Department of Pathology, Fatima Memorial Hospital, University of Health Sciences, Lahore, Pakistan.
Saudi J Kidney Dis Transpl. 2017 Jul-Aug;28(4):869-873.
Occult hepatitis B infection (OBI) is a potential cause of infection transmission in patients with chronic kidney disease (CKD) and dialysis-dependant patients. It is liable to be missed since the marker for OBI, hepatitis B core antibody (HBcAb), is not done routinely. We carried out a study to assess the prevalence of OBI in CKD Stage II-V or requiring renal replacement therapy. It was a cross-sectional study carried out at Fatima Memorial Hospital, Lahore, from May 2104 to May 2015. A total of 188 patients were included in this study, 124 were dialysis dependent and 64 had acute or CKD Stage II-V. About 17.55% (n = 33) of patients had isolated HBcAb positive. Nearly 33.5% (n = 63) of patients were found to have hepatitis B surface antigen positive, indicating development of immunity by exposure to virus. About 20.74% (n = 39) of patients were co-positive with HBcAb also. The prevalence of isolated HBcAb in dialysis and CKD patients is high; therefore, testing for HBcAb should be a routine part of screening in our CKD population to rule out OBI. Further confirmation with polymerase chain reaction analysis for HBV viral DNA is recommended. Considering our circumstances, a consensus statement from the hepatologists and nephrologists is needed to further plan for the management of such cases.

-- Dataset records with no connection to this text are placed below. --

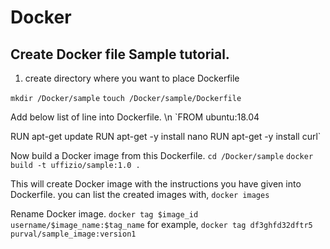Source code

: # Docker
Create Docker file Sample tutorial.
--------------------------------------

1. create directory where you want to place Dockerfile

`mkdir /Docker/sample`
`touch /Docker/sample/Dockerfile`

Add below list of line into Dockerfile. \n
`FROM ubuntu:18.04

RUN apt-get update
RUN apt-get -y install nano
RUN apt-get -y install curl`

Now build a Docker image from this Dockerfile.
`cd /Docker/sample`
`docker build -t uffizio/sample:1.0 .`

This will create Docker image with the instructions you have given into Dockerfile.
you can list the created images with,
`docker images`

Rename Docker image.
`docker tag $image_id username/$image_name:$tag_name`
for example,
`docker tag df3ghfd32dftr5 purval/sample_image:version1`



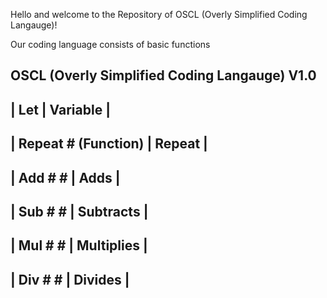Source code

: Hello and welcome to the Repository of OSCL (Overly Simplified Coding Langauge)!

Our coding language consists of basic functions


**OSCL (Overly Simplified Coding Langauge) V1.0**
------------------------------------
| Let                 | Variable   |
------------------------------------
| Repeat # (Function) | Repeat     |
------------------------------------
| Add # #             | Adds       |
------------------------------------
| Sub # #             | Subtracts  |
------------------------------------
| Mul # #             | Multiplies |
------------------------------------
| Div # #             | Divides    |
------------------------------------
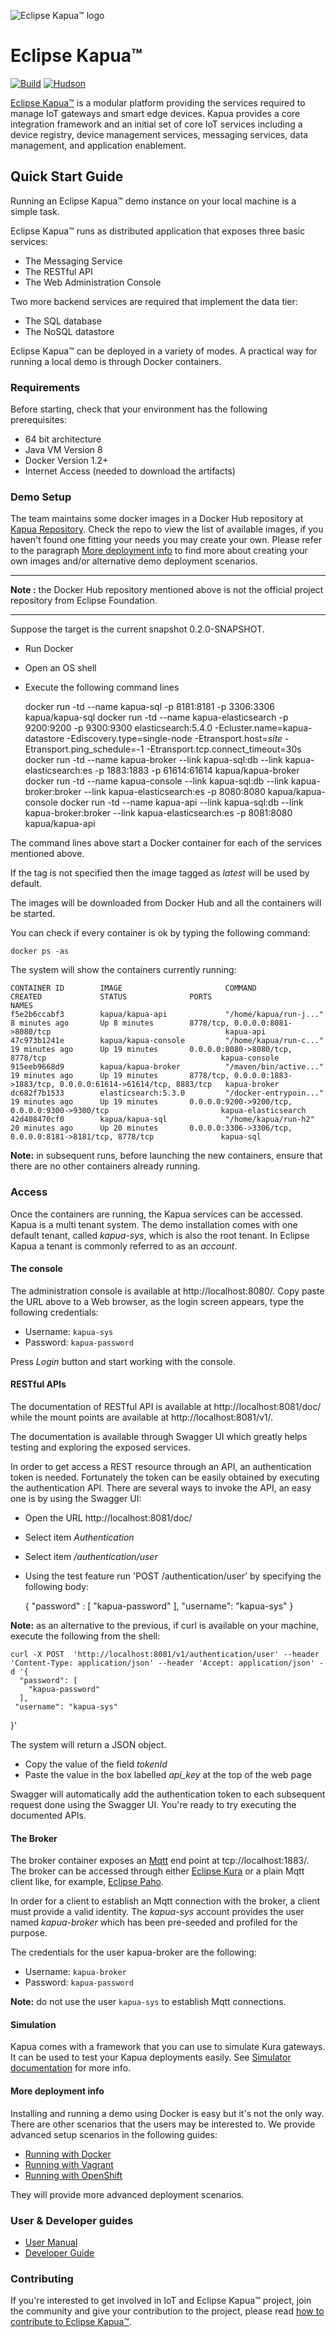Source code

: ![Eclipse Kapua™ logo](docs/user-manual/en/images/kapua-logo.png)

# Eclipse Kapua&trade;

[![Build](https://api.travis-ci.org/eclipse/kapua.svg)](https://travis-ci.org/eclipse/kapua/) [![Hudson](https://img.shields.io/jenkins/s/https/hudson.eclipse.org/kapua/job/Develop.svg)](https://hudson.eclipse.org/kapua/)

[Eclipse Kapua&trade;](http://eclipse.org/kapua) is a modular platform providing the services required to manage IoT gateways and smart edge devices. Kapua provides a core integration framework and an initial set of core IoT services including a device registry, device management services, messaging services, data management, and application enablement.


## Quick Start Guide

Running an Eclipse Kapua&trade; demo instance on your local machine is a simple task.

Eclipse Kapua&trade; runs as distributed application that exposes three basic services:
* The Messaging Service
* The RESTful API
* The Web Administration Console

Two more backend services are required that implement the data tier:
* The SQL database
* The NoSQL datastore

Eclipse Kapua&trade; can be deployed in a variety of modes. A practical way for running a local demo is through Docker containers.

### Requirements

Before starting, check that your environment has the following prerequisites:

* 64 bit architecture
* Java VM Version 8
* Docker Version 1.2+
* Internet Access (needed to download the artifacts)

### Demo Setup

The team maintains some docker images in a Docker Hub repository at [Kapua Repository](https://hub.docker.com/r/kapua/). Check the repo to view the list of available images, if you haven't found one fitting your needs you may create your own. Please refer to the paragraph [More deployment info](#more-deployment-info) to find more about creating your own images and/or alternative demo deployment scenarios.

***
**Note :** the Docker Hub repository mentioned above is not the official project repository from Eclipse Foundation.
***

Suppose the target is the current snapshot 0.2.0-SNAPSHOT.

* Run Docker
* Open an OS shell
* Execute the following command lines

    docker run -td --name kapua-sql -p 8181:8181 -p 3306:3306 kapua/kapua-sql
    docker run -td --name kapua-elasticsearch -p 9200:9200 -p 9300:9300 elasticsearch:5.4.0 -Ecluster.name=kapua-datastore -Ediscovery.type=single-node -Etransport.host=_site_ -Etransport.ping_schedule=-1 -Etransport.tcp.connect_timeout=30s
    docker run -td --name kapua-broker --link kapua-sql:db --link kapua-elasticsearch:es -p 1883:1883 -p 61614:61614 kapua/kapua-broker
    docker run -td --name kapua-console --link kapua-sql:db --link kapua-broker:broker --link kapua-elasticsearch:es -p 8080:8080 kapua/kapua-console
    docker run -td --name kapua-api --link kapua-sql:db --link kapua-broker:broker --link kapua-elasticsearch:es -p 8081:8080 kapua/kapua-api

The command lines above start a Docker container for each of the services mentioned above.

If the tag is not specified then the image tagged as _latest_ will be used by default.

The images will be downloaded from Docker Hub and all the containers will be started.

You can check if every container is ok by typing the following command:

    docker ps -as

The system will show the containers currently running:

    CONTAINER ID        IMAGE                       COMMAND                  CREATED             STATUS              PORTS                                                                  NAMES
    f5e2b6ccabf3        kapua/kapua-api             "/home/kapua/run-j..."   8 minutes ago       Up 8 minutes        8778/tcp, 0.0.0.0:8081->8080/tcp                                       kapua-api
    47c973b1241e        kapua/kapua-console         "/home/kapua/run-c..."   19 minutes ago      Up 19 minutes       0.0.0.0:8080->8080/tcp, 8778/tcp                                       kapua-console
    915eeb9668d9        kapua/kapua-broker          "/maven/bin/active..."   19 minutes ago      Up 19 minutes       8778/tcp, 0.0.0.0:1883->1883/tcp, 0.0.0.0:61614->61614/tcp, 8883/tcp   kapua-broker
    dc682f7b1533        elasticsearch:5.3.0         "/docker-entrypoin..."   19 minutes ago      Up 19 minutes       0.0.0.0:9200->9200/tcp, 0.0.0.0:9300->9300/tcp                         kapua-elasticsearch
    42d408470cf0        kapua/kapua-sql             "/home/kapua/run-h2"     20 minutes ago      Up 20 minutes       0.0.0.0:3306->3306/tcp, 0.0.0.0:8181->8181/tcp, 8778/tcp               kapua-sql

**Note:** in subsequent runs, before launching the new containers, ensure that there are no other containers already running.

### Access

Once the containers are running, the Kapua services can be accessed. Kapua is a multi tenant
system. The demo installation comes with one default tenant, called _kapua-sys_, which is also the root tenant. In Eclipse Kapua a tenant is commonly referred to as an _account_.

#### The console

The administration console is available at http://localhost:8080/. Copy paste the URL above to a Web browser, as the login screen appears, type the following credentials:

* Username: `kapua-sys`
* Password: `kapua-password`

Press _Login_ button and start working with the console.

#### RESTful APIs

The documentation of RESTful API is available at http://localhost:8081/doc/ while the mount points are available at http://localhost:8081/v1/.

The documentation is available through Swagger UI which greatly helps testing and exploring the exposed services.

In order to get access a REST resource through an API, an authentication token is needed. Fortunately the token can be easily obtained by executing the authentication API. There are several ways to invoke the API, an easy one is by using the Swagger UI:

* Open the URL http://localhost:8081/doc/
* Select item _Authentication_
* Select item _/authentication/user_
* Using the test feature run 'POST /authentication/user' by specifying the following body:

    {
      "password" : [ "kapua-password" ],
      "username": "kapua-sys"
    }


**Note:** as an alternative to the previous, if curl is available on your machine, execute the following from the shell:

    curl -X POST  'http://localhost:8081/v1/authentication/user' --header 'Content-Type: application/json' --header 'Accept: application/json' -d '{
      "password": [
        "kapua-password"
      ],
     "username": "kapua-sys"
   }'

The system will return a JSON object.

* Copy the value of the field _tokenId_
* Paste the value in the box labelled _api\_key_ at the top of the web page

Swagger will automatically add the authentication token to each subsequent request done using the Swagger UI. You're ready to try executing the documented APIs.

#### The Broker

The broker container exposes an [Mqtt](http://mqtt.org/) end point at tcp://localhost:1883/.
The broker can be accessed through either [Eclipse Kura](http://www.eclipse.org/kura/) or a plain Mqtt client like, for example, [Eclipse Paho](http://www.eclipse.org/paho/).

In order for a client to establish an Mqtt connection with the broker, a client must provide a valid identity. The _kapua-sys_ account provides the user named _kapua-broker_ which has been pre-seeded and profiled for the purpose.

The credentials for the user kapua-broker are the following:

* Username: `kapua-broker`
* Password: `kapua-password`

**Note:** do not use the user `kapua-sys` to establish Mqtt connections.

#### Simulation

Kapua comes with a framework that you can use to simulate Kura gateways. It can be used to test your Kapua deployments easily. See [Simulator documentation](docs/user-manual/en/simulator.md) for more info. 

#### More deployment info
Installing and running a demo using Docker is easy but it's not the only way. There are other scenarios that the users may be interested to. We provide advanced setup scenarios in the following guides:

* [Running with Docker](assembly/README.md)
* [Running with Vagrant](dev-tools/src/main/vagrant/README.md#demo-machine-quick-start)
* [Running with OpenShift](docs/developer-guide/en/running.md#openshift)

They will provide more advanced deployment scenarios.

### User & Developer guides

* [User Manual](http://download.eclipse.org/kapua/docs/develop/user-manual/en)
* [Developer Guide](http://download.eclipse.org/kapua/docs/develop/developer-guide/en)

### Contributing

If you're interested to get involved in IoT and Eclipse Kapua&trade; project, join the community and give your contribution to the project, please read [how to contribute to Eclipse Kapua&trade;](https://github.com/eclipse/kapua/blob/develop/CONTRIBUTING.md).
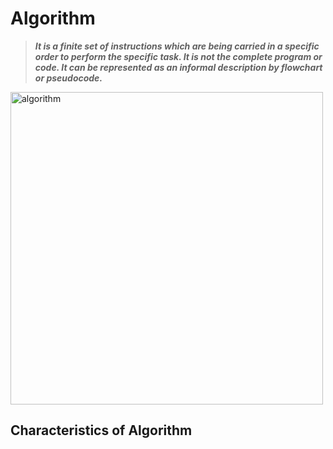 # Algorithm
> ***It is a finite set of instructions which are being carried in a specific order to perform the specific task. It is not the complete program or code. It can be represented as an
informal description by flowchart or pseudocode.***
<img align="center" alt=algorithm width="500px" src="https://www.simplilearn.com/ice9/free_resources_article_thumb/Soni-Article-new/what-is-an-algorithm-flowchart.png"/>

## Characteristics of Algorithm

隐匿性乙型肝炎感染(OBI)是慢性肾脏病(CKD)患者及依赖透析患者感染传播的一个潜在原因。由于OBI的标志物乙肝核心抗体(HBcAb)并非常规检测项目,该病容易被漏诊。我们开展了一项研究,以评估CKD II - V期或需要肾脏替代治疗患者中OBI的患病率。这是一项于2014年5月至2015年5月在拉合尔法蒂玛纪念医院开展的横断面研究。本研究共纳入188例患者,其中124例依赖透析,64例患有急性疾病或处于CKD II - V期。约17.55%(n = 33)的患者单纯HBcAb呈阳性。近33.5%(n = 63)的患者乙肝表面抗原呈阳性,表明因接触病毒而产生了免疫力。约20.74%(n = 39)的患者HBcAb也呈阳性。透析患者和CKD患者中单纯HBcAb的患病率较高;因此,检测HBcAb应成为我们CKD人群筛查的常规项目,以排除OBI。建议进一步通过聚合酶链反应分析检测HBV病毒DNA进行确认。鉴于我们的情况,需要肝病学家和肾病学家达成共识声明,以便进一步规划此类病例的管理。